### Supplied data:
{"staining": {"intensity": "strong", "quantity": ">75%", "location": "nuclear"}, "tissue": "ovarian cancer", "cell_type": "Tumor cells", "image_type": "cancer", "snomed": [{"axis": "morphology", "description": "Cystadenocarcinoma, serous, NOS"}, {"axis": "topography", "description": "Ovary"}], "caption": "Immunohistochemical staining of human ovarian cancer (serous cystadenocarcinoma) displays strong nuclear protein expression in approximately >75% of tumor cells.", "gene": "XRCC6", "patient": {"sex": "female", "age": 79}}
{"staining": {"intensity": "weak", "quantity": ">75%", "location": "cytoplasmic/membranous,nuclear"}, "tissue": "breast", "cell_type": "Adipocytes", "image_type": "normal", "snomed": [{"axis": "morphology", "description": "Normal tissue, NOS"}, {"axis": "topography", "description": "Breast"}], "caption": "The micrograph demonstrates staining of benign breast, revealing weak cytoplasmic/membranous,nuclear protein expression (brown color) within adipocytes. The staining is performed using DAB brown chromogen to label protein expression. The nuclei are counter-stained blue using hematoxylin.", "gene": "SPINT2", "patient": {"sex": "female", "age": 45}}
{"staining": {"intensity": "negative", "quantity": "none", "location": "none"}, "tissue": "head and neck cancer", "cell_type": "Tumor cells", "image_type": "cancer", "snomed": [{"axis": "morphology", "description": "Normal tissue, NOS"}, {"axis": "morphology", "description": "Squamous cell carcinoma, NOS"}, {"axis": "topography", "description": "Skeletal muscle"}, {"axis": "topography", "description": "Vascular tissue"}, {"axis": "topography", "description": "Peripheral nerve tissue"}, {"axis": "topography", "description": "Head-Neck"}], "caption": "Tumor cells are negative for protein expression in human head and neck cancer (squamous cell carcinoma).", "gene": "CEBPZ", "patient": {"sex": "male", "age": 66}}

### Task to carry out:
All of the material above needs to be output exactly, with no line left out.

### Output:
{"staining": {"intensity": "strong", "quantity": ">75%", "location": "nuclear"}, "tissue": "ovarian cancer", "cell_type": "Tumor cells", "image_type": "cancer", "snomed": [{"axis": "morphology", "description": "Cystadenocarcinoma, serous, NOS"}, {"axis": "topography", "description": "Ovary"}], "caption": "Immunohistochemical staining of human ovarian cancer (serous cystadenocarcinoma) displays strong nuclear protein expression in approximately >75% of tumor cells.", "gene": "XRCC6", "patient": {"sex": "female", "age": 79}}
{"staining": {"intensity": "weak", "quantity": ">75%", "location": "cytoplasmic/membranous,nuclear"}, "tissue": "breast", "cell_type": "Adipocytes", "image_type": "normal", "snomed": [{"axis": "morphology", "description": "Normal tissue, NOS"}, {"axis": "topography", "description": "Breast"}], "caption": "The micrograph demonstrates staining of benign breast, revealing weak cytoplasmic/membranous,nuclear protein expression (brown color) within adipocytes. The staining is performed using DAB brown chromogen to label protein expression. The nuclei are counter-stained blue using hematoxylin.", "gene": "SPINT2", "patient": {"sex": "female", "age": 45}}
{"staining": {"intensity": "negative", "quantity": "none", "location": "none"}, "tissue": "head and neck cancer", "cell_type": "Tumor cells", "image_type": "cancer", "snomed": [{"axis": "morphology", "description": "Normal tissue, NOS"}, {"axis": "morphology", "description": "Squamous cell carcinoma, NOS"}, {"axis": "topography", "description": "Skeletal muscle"}, {"axis": "topography", "description": "Vascular tissue"}, {"axis": "topography", "description": "Peripheral nerve tissue"}, {"axis": "topography", "description": "Head-Neck"}], "caption": "Tumor cells are negative for protein expression in human head and neck cancer (squamous cell carcinoma).", "gene": "CEBPZ", "patient": {"sex": "male", "age": 66}}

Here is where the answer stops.